How long does the initial setup take, and how much time per new book after that?
Initial setup (installing tools, creating directory structure, configuring scripts) takes approximately 2-4 hours, depending on your familiarity with command-line tools. After that, each new textbook only requires modifying REQUIREMENTS.md with your learning needs, letting Claude Code plan and generate content, and running the conversion script — roughly 1-2 hours total.
Do I have to use Claude Code? Can I use other AI tools instead?
Absolutely. The core of this pipeline is Markdown files plus Pandoc conversion — the AI tool is interchangeable. ChatGPT, Gemini, or any LLM that outputs Markdown can plug into this workflow. This article uses Claude Code because the nihongo-claude case study used it, and Claude Code CLI can directly read and write files in your local directory, integrating conveniently with Git workflows.

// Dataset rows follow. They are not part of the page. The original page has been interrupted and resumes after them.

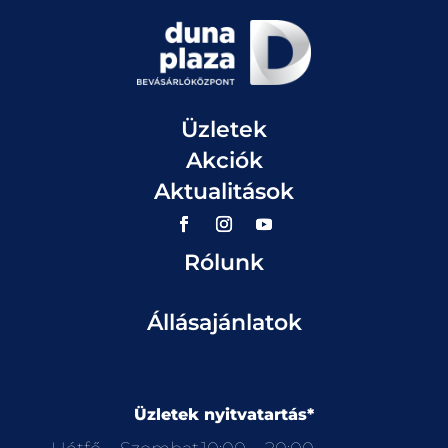
Üzletek
Akciók
Aktualitások
Rólunk
Állásajánlatok
Üzletek nyitvatartás*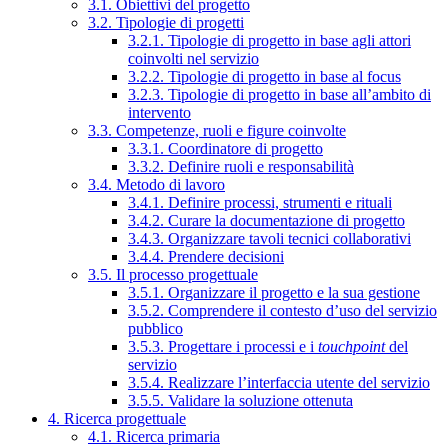
3.1. Obiettivi del progetto
3.2. Tipologie di progetti
3.2.1. Tipologie di progetto in base agli attori
coinvolti nel servizio
3.2.2. Tipologie di progetto in base al focus
3.2.3. Tipologie di progetto in base all’ambito di
intervento
3.3. Competenze, ruoli e figure coinvolte
3.3.1. Coordinatore di progetto
3.3.2. Definire ruoli e responsabilità
3.4. Metodo di lavoro
3.4.1. Definire processi, strumenti e rituali
3.4.2. Curare la documentazione di progetto
3.4.3. Organizzare tavoli tecnici collaborativi
3.4.4. Prendere decisioni
3.5. Il processo progettuale
3.5.1. Organizzare il progetto e la sua gestione
3.5.2. Comprendere il contesto d’uso del servizio
pubblico
3.5.3. Progettare i processi e i
touchpoint
del
servizio
3.5.4. Realizzare l’interfaccia utente del servizio
3.5.5. Validare la soluzione ottenuta
4. Ricerca progettuale
4.1. Ricerca primaria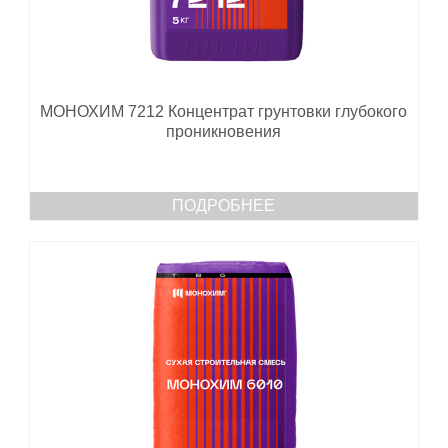
МОНОХИМ 7212 Концентрат грунтовки глубокого
проникновения
ПОДРОБНЕЕ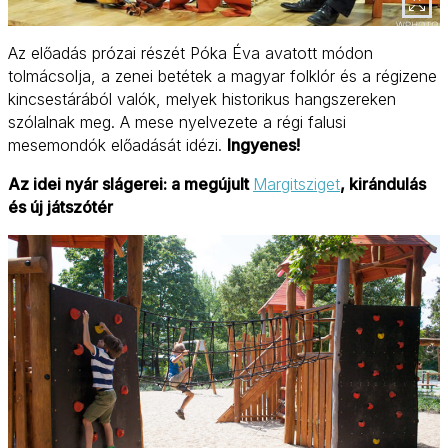
Az előadás prózai részét Póka Éva avatott módon
tolmácsolja, a zenei betétek a magyar folklór és a régizene
kincsestárából valók, melyek historikus hangszereken
szólalnak meg. A mese nyelvezete a régi falusi
mesemondók előadását idézi.
Ingyenes!
Az idei nyár slágerei: a megújult
Margitsziget
, kirándulás
és új játszótér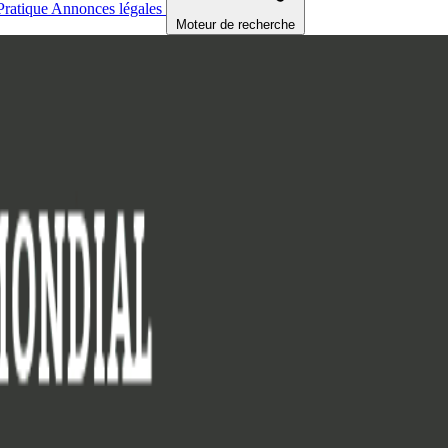
Pratique
Annonces légales
Moteur de recherche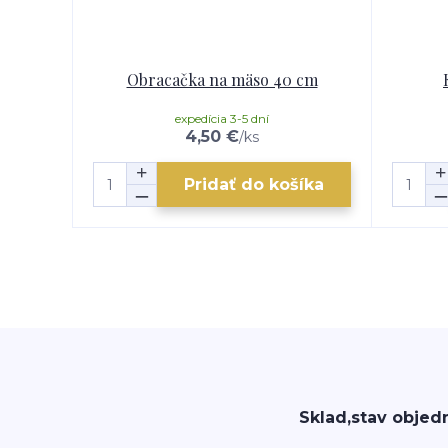
Obracačka na mäso 40 cm
expedícia 3-5 dní
4,50 €
/
ks
Pridať do košíka
Sklad,stav objed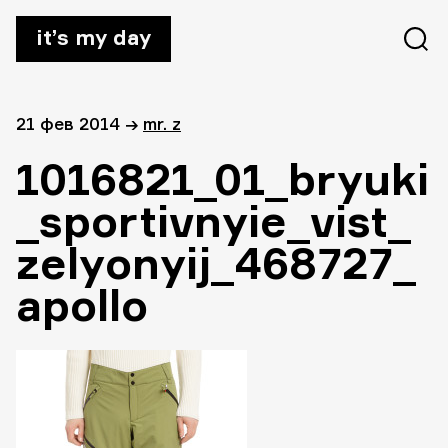
it’s my day
21 фев 2014
→
mr. z
1016821_01_bryuki
_sportivnyie_vist_
zelyonyij_468727_
apollo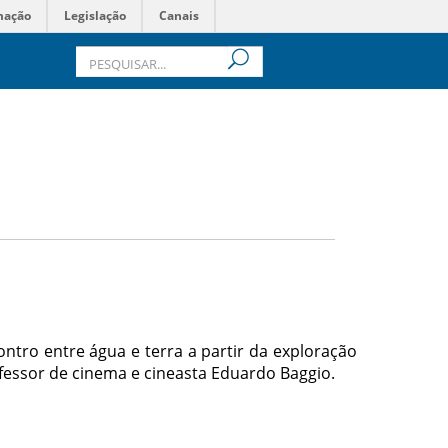
mação
Legislação
Canais
ntro entre água e terra a partir da exploração
fessor de cinema e cineasta Eduardo Baggio.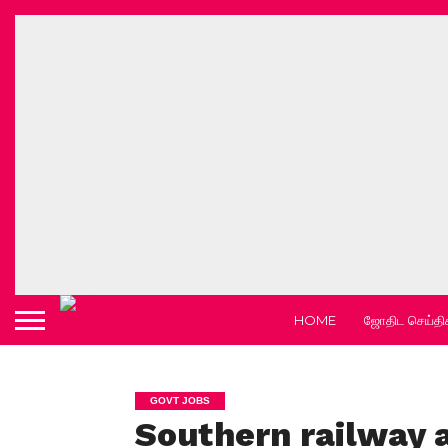
HOME
ஜோதிட செய்தி
GOVT JOBS
Southern railway 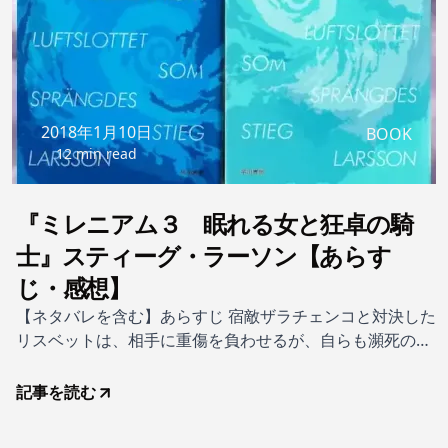
2018年1月10日
BOOK
12 min read
『ミレニアム３ 眠れる女と狂卓の騎
士』スティーグ・ラーソン【あらす
じ・感想】
【ネタバレを含む】あらすじ 宿敵ザラチェンコと対決した
リスベットは、相手に重傷を負わせるが、自らも瀕死の状
態に陥った。だが、二人とも病院に送られ、一命をとりと
める。この事件は、ザラチェンコと深い関係を持つ闇の組
記事を読む
織・公安警察特別分析班の存在と、その秘密活動が明るみ
に出る危険性をもたらした。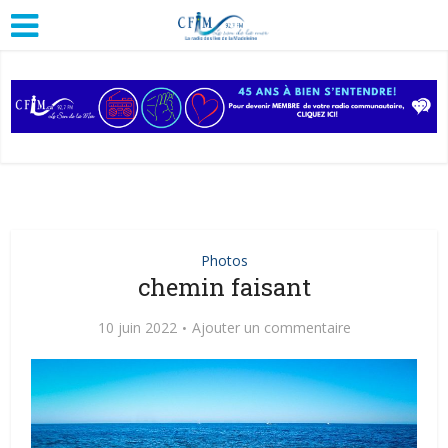
Photos
chemin faisant
10 juin 2022
Ajouter un commentaire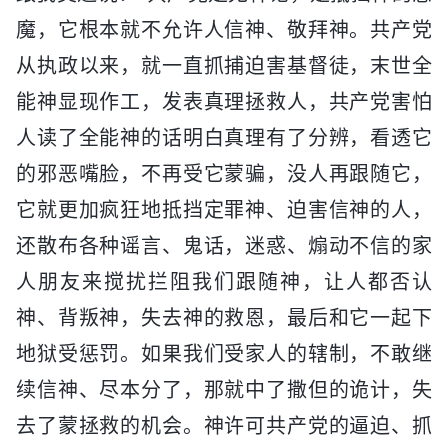
魔，它根本就不允许人信神、敬拜神。共产党
从执政以来，就一直抓捕迫害基督徒，末世全
能神显现作工，发表真理拯救人，共产党害怕
人读了全能神的话明白真理有了分辨，看透它
的邪恶嘴脸，不再受它蒙骗，没人再跟随它，
它就更加疯狂地抵挡定罪神、迫害信神的人，
还散布各种谣言、鬼话，迷惑、煽动不信的家
人朋友来搅扰拦阻我们跟随神，让人都否认
神、背叛神，失去神的救恩，最后和它一起下
地狱受惩罚。如果我们受家人的辖制，不敢继
续信神、尽本分了，那就中了撒但的诡计，失
去了蒙拯救的机会。神许可共产党的逼迫、抓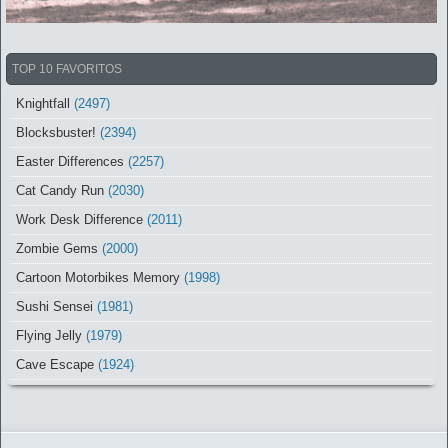
TOP 10 FAVORITOS
Knightfall
(2497)
Blocksbuster!
(2394)
Easter Differences
(2257)
Cat Candy Run
(2030)
Work Desk Difference
(2011)
Zombie Gems
(2000)
Cartoon Motorbikes Memory
(1998)
Sushi Sensei
(1981)
Flying Jelly
(1979)
Cave Escape
(1924)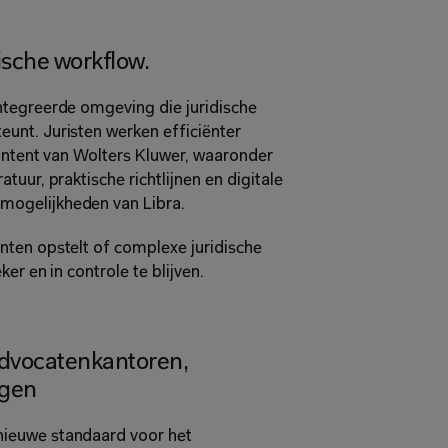
ische workflow.
tegreerde omgeving die juridische 
nt. Juristen werken efficiënter 
ontent van Wolters Kluwer, waaronder 
uur, praktische richtlijnen en digitale 
mogelijkheden van Libra.
ten opstelt of complexe juridische 
er en in controle te blijven.
dvocatenkantoren, 
ngen
ieuwe standaard voor het 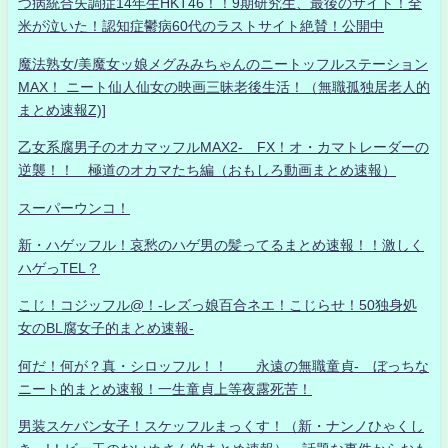
つ病統合失調症14年生HKT46！！9期研究生、最後のサイト！全
米が泣いた！認知症鬱病60代のラストサイト絶賛！公開中
魔法熟女/美魔女ッ娘メグみみちゃんのニートッフルステーション
MAX！ ニート仙人仙女の映画三昧老後生活！（無職孤独居老人的
まとめ速報Z)]
乙女系腐男子のオカマッフルMAX2- FX！オ・カマトレーダーの
逆襲！！ 極道のオカマたち編（おもしろ動画まとめ速報）
スーパーウンコ！
新・ハゲッフル！哀愁のハゲ男の髪ってるまとめ速報！！激しく
ハゲっTEL？
こじ！コジッフル@！-レズっ娘百合ネエ！こじらせ！50独身処
女のBL腐女子的まとめ速報-
何だ！何が？真・シロッフル！！ 永遠の無職童貞- ぼっちな
ニート的まとめ速報！一生童貞上等夜露死苦！
男装スケバン女子！スケッフルまっくす！（新・ナンノひゃくし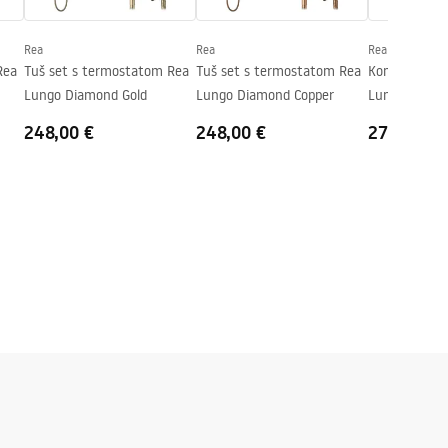
Rea
Rea
Rea
Rea
Tuš set s termostatom Rea
Tuš set s termostatom Rea
Komplet tuša
Lungo Diamond Gold
Lungo Diamond Copper
Lungo Diamo
BOX
248,00 €
248,00 €
272,00 €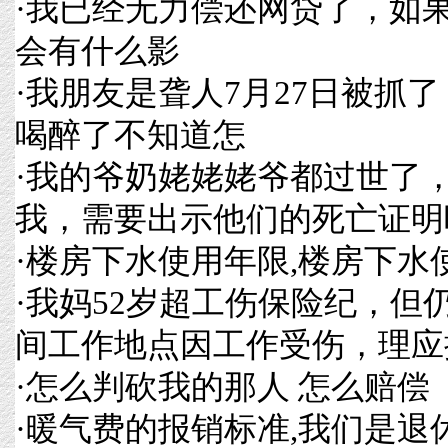
·
我已经无力偿还网贷了，如
会有什么影
·
我朋友是聋人7月27日被抓
喝醉了不知道怎
·
我的爷奶姥姥姥爷都过世了
我，需要出示他们的死亡证明
·
楼房下水使用年限,楼房下水
·
我妈52岁超工伤保险纪，但
间工作地点因工作受伤，理应
·
怎么判砍我的那人 怎么赔偿
·
暖气费的报销标准,我们是退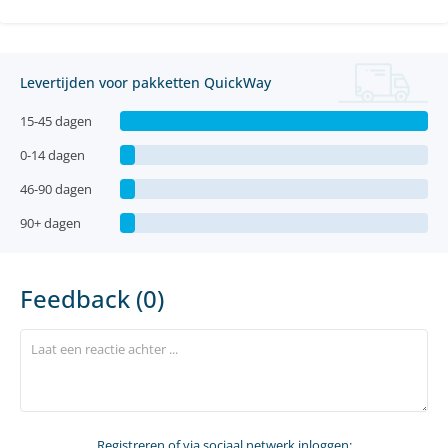
Levertijden voor pakketten QuickWay
15-45 dagen
0-14 dagen
46-90 dagen
90+ dagen
Feedback (0)
Registreren
of via sociaal netwerk inloggen: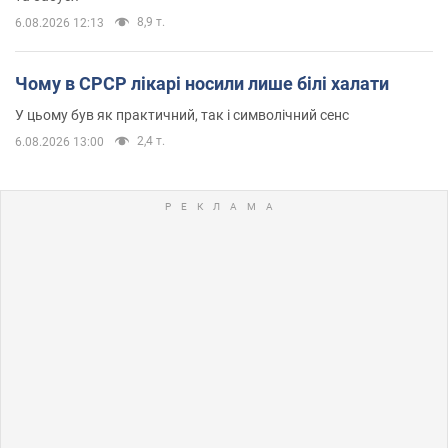
8,9 т.
6.08.2026 12:13
Чому в СРСР лікарі носили лише білі халати
У цьому був як практичний, так і символічний сенс
2,4 т.
6.08.2026 13:00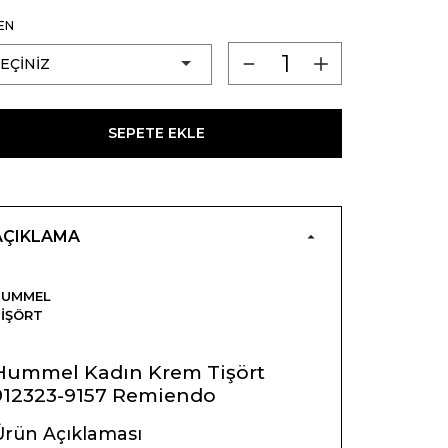
EN
SEPETE EKLE
AÇIKLAMA
HUMMEL
IŞÖRT
Hummel Kadın Krem Tişört
912323-9157 Remiendo
Ürün Açıklaması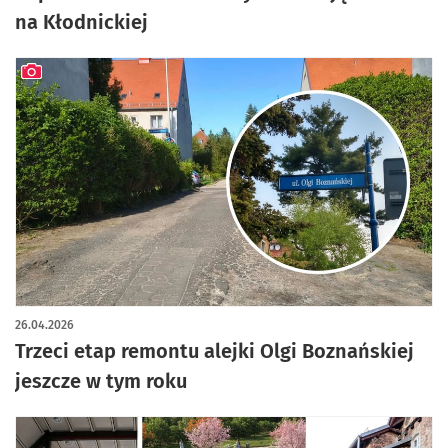
na Kłodnickiej
artykuł z galerią zdjęć
26.04.2026
Trzeci etap remontu alejki Olgi Boznańskiej
jeszcze w tym roku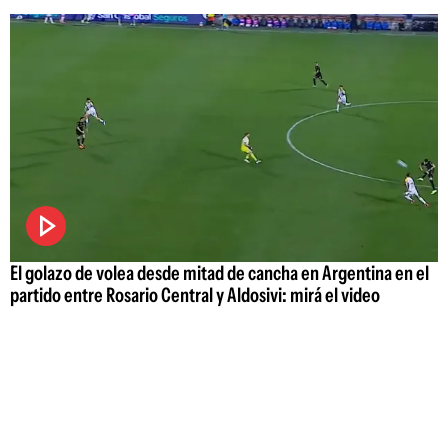
El golazo de volea desde mitad de cancha en Argentina en el
partido entre Rosario Central y Aldosivi: mirá el video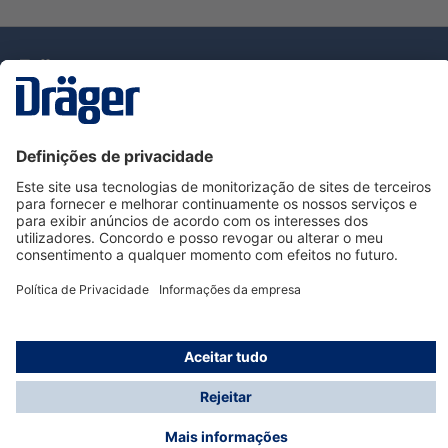
Tecnologia
para la vida
Serviço de Apoio ao Cliente Dräger
Utilização da loja
Informações
© Dräger Portugal, Lda, 2024
* Todos os preços excl. IVA mais
custos de envio
e
possíveis taxas de entrega, se não for indicado o
contrário.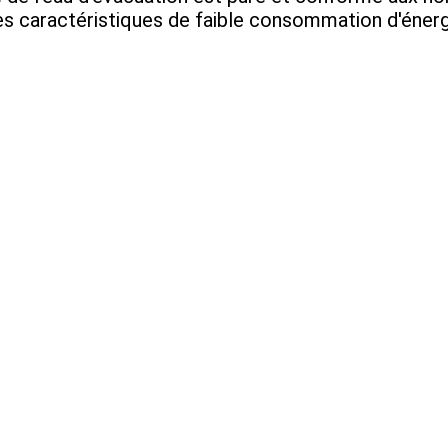
ses caractéristiques de faible consommation d'énerg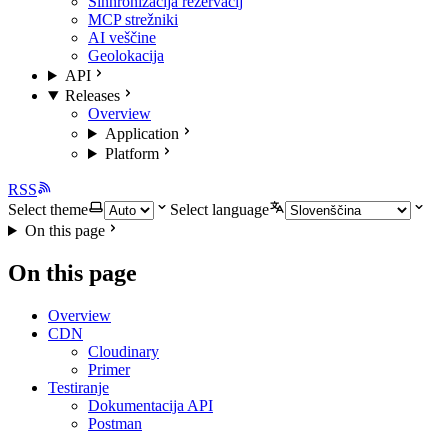
Sinhronizacija rezervacij
MCP strežniki
AI veščine
Geolokacija
API
Releases
Overview
Application
Platform
RSS
Select theme
Select language
On this page
On this page
Overview
CDN
Cloudinary
Primer
Testiranje
Dokumentacija API
Postman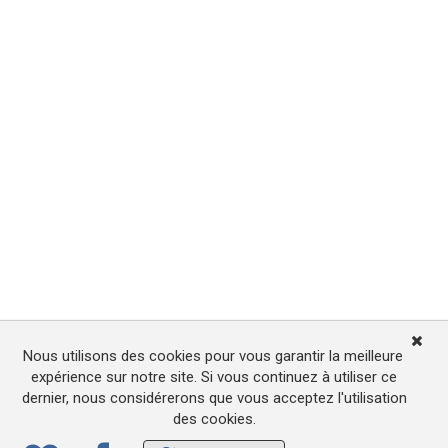
Nous utilisons des cookies pour vous garantir la meilleure
expérience sur notre site. Si vous continuez à utiliser ce
dernier, nous considérerons que vous acceptez l'utilisation
des cookies.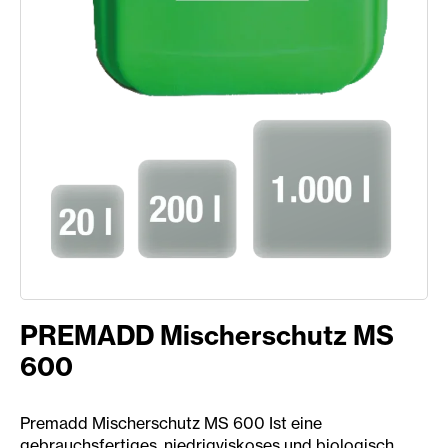
PREMADD Mischerschutz MS
600
Premadd Mischerschutz MS 600 Ist eine
gebrauchsfertiges, niedrigviskoses und biologisch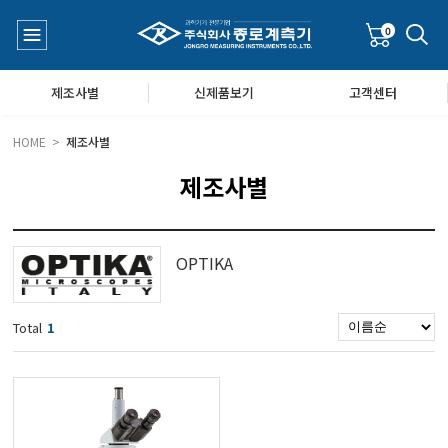
0
제조사별
신제품보기
고객센터
HOME >
제조사별
제조사별
수질측정기
공지사항
대기공기질/미세먼지/가스/소음/진동측정기
Q&A
OPTIKA
풍속풍량계/온도계/온습도계/기압계
Total
1
당도/농도/염도/당산도/굴절계/편광계/커피농도계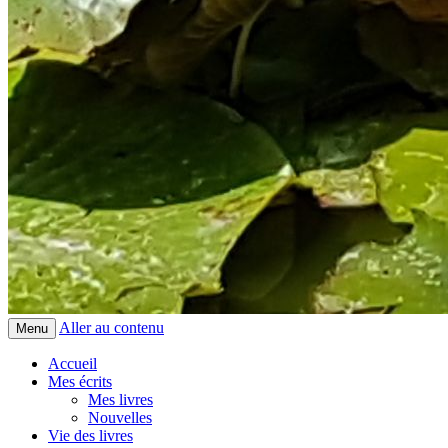
Aller au contenu
Menu
Accueil
Mes écrits
Mes livres
Nouvelles
Vie des livres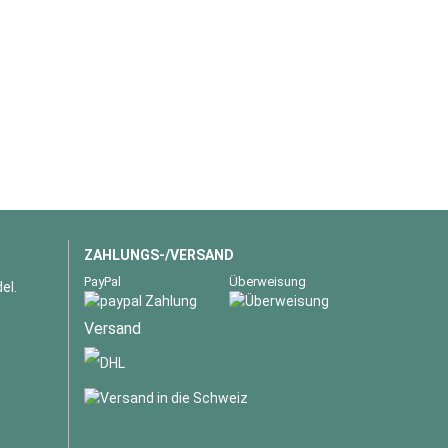
ZAHLUNGS-/VERSAND
PayPal
Überweisung
el.
Versand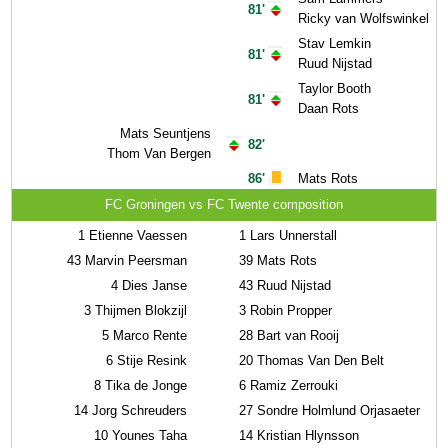
81'
Ricky van Wolfswinkel
Stav Lemkin
81'
Ruud Nijstad
Taylor Booth
81'
Daan Rots
Mats Seuntjens
82'
Thom Van Bergen
86'
Mats Rots
FC Groningen vs FC Twente composition
1
Etienne Vaessen
1
Lars Unnerstall
43
Marvin Peersman
39
Mats Rots
4
Dies Janse
43
Ruud Nijstad
3
Thijmen Blokzijl
3
Robin Propper
5
Marco Rente
28
Bart van Rooij
6
Stije Resink
20
Thomas Van Den Belt
8
Tika de Jonge
6
Ramiz Zerrouki
14
Jorg Schreuders
27
Sondre Holmlund Orjasaeter
10
Younes Taha
14
Kristian Hlynsson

Should I use Pandoc or Python ebooklib for EPUB generation?
Beginners should start with Pandoc — one command handles the conversion, and while CSS customization is limited, it is usually sufficient. If you need finer control (e.g., custom chapter ordering, metadata, navigation structure), switch to Python ebooklib. Start with Pandoc for quick prototyping, then move to ebooklib when you confirm the need for advanced control.
Will the generated EPUB display consistently across different e-readers?
EPUB is a standard format, but CSS support varies by reader. Kindle has limited CSS support — avoid flexbox or grid layouts. Apple Books and Kobo offer more complete CSS support. Use conservative CSS settings (fonts, colors, basic spacing) and test on multiple devices to confirm rendering.